In conclusion, we demonstrated that consumption of KB290 + βC improved the intensity of abdominal pain and stool frequency significantly in an IBS-D-like healthy population, and the effect may have been mediated by inflammation attenuation. Participants in the present study were men and women aged ≤49 years, which is a susceptible age for IBS (Ehlin et al. Citation2003). However, inflammation-related IBS symptoms have been reported in children (Di Nardo et al. Citation2014) and the elderly (Darkoh et al. Citation2014). Thus, we believe that the effect of KB290 + βC on IBS-D-like symptoms could be effective for the general population bothered by these symptoms. Our findings provide important evidence for the development of probiotic products for IBS-D-like healthy individuals.

Acknowledgements

The authors thank all of the volunteers in this study. We also thank Satoshi Sakurai, Dr. Mayumi Yamada, and the other research staff of IMI for driving the study, Dr. Hideaki Hoshino for being the PI, Dr.
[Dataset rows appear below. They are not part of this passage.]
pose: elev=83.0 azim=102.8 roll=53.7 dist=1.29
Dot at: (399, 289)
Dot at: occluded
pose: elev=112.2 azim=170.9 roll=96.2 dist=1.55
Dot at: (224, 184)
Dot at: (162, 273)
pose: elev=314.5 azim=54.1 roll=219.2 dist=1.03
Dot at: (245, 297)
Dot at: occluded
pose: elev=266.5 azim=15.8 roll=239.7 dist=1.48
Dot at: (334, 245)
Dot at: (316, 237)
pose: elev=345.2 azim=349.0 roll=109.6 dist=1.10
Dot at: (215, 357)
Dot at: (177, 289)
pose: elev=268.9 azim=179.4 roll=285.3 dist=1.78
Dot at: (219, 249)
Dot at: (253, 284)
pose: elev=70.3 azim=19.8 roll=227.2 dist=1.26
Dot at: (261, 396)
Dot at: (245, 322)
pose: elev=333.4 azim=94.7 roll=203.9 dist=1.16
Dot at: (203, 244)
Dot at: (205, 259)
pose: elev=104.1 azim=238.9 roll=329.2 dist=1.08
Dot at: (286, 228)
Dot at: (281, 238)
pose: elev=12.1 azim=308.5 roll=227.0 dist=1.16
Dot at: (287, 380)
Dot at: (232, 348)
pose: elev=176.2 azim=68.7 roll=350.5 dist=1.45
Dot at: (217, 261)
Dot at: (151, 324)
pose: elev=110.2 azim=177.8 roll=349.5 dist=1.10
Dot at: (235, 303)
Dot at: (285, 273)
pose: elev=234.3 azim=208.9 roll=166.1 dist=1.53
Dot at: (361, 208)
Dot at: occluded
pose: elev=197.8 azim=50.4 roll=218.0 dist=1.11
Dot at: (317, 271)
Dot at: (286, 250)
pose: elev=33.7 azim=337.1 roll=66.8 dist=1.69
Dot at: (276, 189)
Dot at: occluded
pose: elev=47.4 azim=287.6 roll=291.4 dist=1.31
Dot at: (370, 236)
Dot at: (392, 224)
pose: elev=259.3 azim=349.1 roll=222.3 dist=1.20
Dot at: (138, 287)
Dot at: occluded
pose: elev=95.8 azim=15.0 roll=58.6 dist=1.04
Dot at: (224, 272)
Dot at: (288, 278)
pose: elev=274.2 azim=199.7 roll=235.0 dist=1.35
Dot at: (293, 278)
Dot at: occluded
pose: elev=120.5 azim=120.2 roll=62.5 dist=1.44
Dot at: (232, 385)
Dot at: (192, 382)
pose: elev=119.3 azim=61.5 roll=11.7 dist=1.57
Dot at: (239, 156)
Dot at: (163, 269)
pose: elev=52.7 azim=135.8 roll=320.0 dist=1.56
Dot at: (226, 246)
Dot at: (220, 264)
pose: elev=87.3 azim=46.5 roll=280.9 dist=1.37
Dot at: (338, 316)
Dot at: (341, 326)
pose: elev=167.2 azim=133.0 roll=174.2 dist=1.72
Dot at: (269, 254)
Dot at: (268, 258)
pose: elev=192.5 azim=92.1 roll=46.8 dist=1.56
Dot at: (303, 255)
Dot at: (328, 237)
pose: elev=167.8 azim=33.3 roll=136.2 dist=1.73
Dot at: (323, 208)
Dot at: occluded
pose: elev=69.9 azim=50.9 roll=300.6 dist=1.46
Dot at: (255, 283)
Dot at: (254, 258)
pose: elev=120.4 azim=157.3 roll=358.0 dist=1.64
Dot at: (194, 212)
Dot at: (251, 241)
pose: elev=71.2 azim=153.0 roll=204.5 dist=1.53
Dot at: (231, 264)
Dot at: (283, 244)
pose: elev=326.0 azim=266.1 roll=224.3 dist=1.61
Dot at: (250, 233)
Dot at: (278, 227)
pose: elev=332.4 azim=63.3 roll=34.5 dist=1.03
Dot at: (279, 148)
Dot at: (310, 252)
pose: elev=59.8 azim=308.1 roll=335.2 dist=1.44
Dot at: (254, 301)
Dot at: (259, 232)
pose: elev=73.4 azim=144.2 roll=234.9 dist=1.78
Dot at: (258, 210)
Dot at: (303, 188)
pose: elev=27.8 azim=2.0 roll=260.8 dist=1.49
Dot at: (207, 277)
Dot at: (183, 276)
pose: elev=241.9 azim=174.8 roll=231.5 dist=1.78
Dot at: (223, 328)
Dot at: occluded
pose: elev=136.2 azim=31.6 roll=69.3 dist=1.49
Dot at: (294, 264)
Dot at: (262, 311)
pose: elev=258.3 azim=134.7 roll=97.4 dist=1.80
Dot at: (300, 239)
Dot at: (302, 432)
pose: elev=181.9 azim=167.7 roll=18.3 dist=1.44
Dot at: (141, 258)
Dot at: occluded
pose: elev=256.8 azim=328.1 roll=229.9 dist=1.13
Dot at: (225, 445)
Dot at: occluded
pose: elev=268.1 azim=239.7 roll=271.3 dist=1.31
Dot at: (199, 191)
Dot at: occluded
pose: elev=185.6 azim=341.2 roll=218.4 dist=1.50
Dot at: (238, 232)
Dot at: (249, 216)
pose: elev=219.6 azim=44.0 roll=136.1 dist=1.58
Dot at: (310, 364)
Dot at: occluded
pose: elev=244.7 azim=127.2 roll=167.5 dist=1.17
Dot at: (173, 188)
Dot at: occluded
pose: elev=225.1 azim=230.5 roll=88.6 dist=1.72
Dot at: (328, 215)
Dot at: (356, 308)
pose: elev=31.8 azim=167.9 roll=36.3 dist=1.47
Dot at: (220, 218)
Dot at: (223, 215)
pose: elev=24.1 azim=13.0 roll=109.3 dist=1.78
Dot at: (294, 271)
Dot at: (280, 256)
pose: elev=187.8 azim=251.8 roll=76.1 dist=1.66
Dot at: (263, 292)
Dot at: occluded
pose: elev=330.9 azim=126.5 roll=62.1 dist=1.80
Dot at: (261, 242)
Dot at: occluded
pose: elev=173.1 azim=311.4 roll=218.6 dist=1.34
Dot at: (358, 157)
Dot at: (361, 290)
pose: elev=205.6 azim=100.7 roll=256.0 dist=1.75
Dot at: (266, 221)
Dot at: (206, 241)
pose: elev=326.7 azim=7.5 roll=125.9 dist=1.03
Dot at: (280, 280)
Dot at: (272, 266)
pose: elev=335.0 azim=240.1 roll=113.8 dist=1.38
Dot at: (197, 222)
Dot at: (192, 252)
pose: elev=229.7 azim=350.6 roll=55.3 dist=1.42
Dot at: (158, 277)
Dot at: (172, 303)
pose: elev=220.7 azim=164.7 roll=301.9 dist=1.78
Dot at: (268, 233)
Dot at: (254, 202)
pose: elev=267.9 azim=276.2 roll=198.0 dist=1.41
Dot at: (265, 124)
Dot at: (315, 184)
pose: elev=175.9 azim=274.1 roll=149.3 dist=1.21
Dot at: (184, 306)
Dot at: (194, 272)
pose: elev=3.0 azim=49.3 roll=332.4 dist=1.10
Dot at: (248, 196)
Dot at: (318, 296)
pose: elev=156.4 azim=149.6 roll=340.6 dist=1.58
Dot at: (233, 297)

Masanori Fukao for preparation of study products, Naoko Takase for analyses of study products, Shiroishi Internal Medicine Clinic for the admission and health management of subjects, Sapporo Clinical Laboratory Inc. for laboratory tests, Biomarker Science Co. Ltd. (Kyoto, Japan) for cytokine measurement, Intellim Corp. (Osaka, Japan) for statistical analyses, Dr. Shigenori Suzuki and Takuro Inoue for critical revision of the manuscript, as well as Kunihiko Sato and Shigeo Tamura for critical discussions about the study protocol.

Disclosure statement

N. Fuke, K. Aizawa and H. Suganuma are employees of KCL. N. Fuke and K. Aizawa hold stock in KCL. N. Fuke has a patent pending relating to this work.

Additional information

Funding

The present study was supported by a grant from KCL.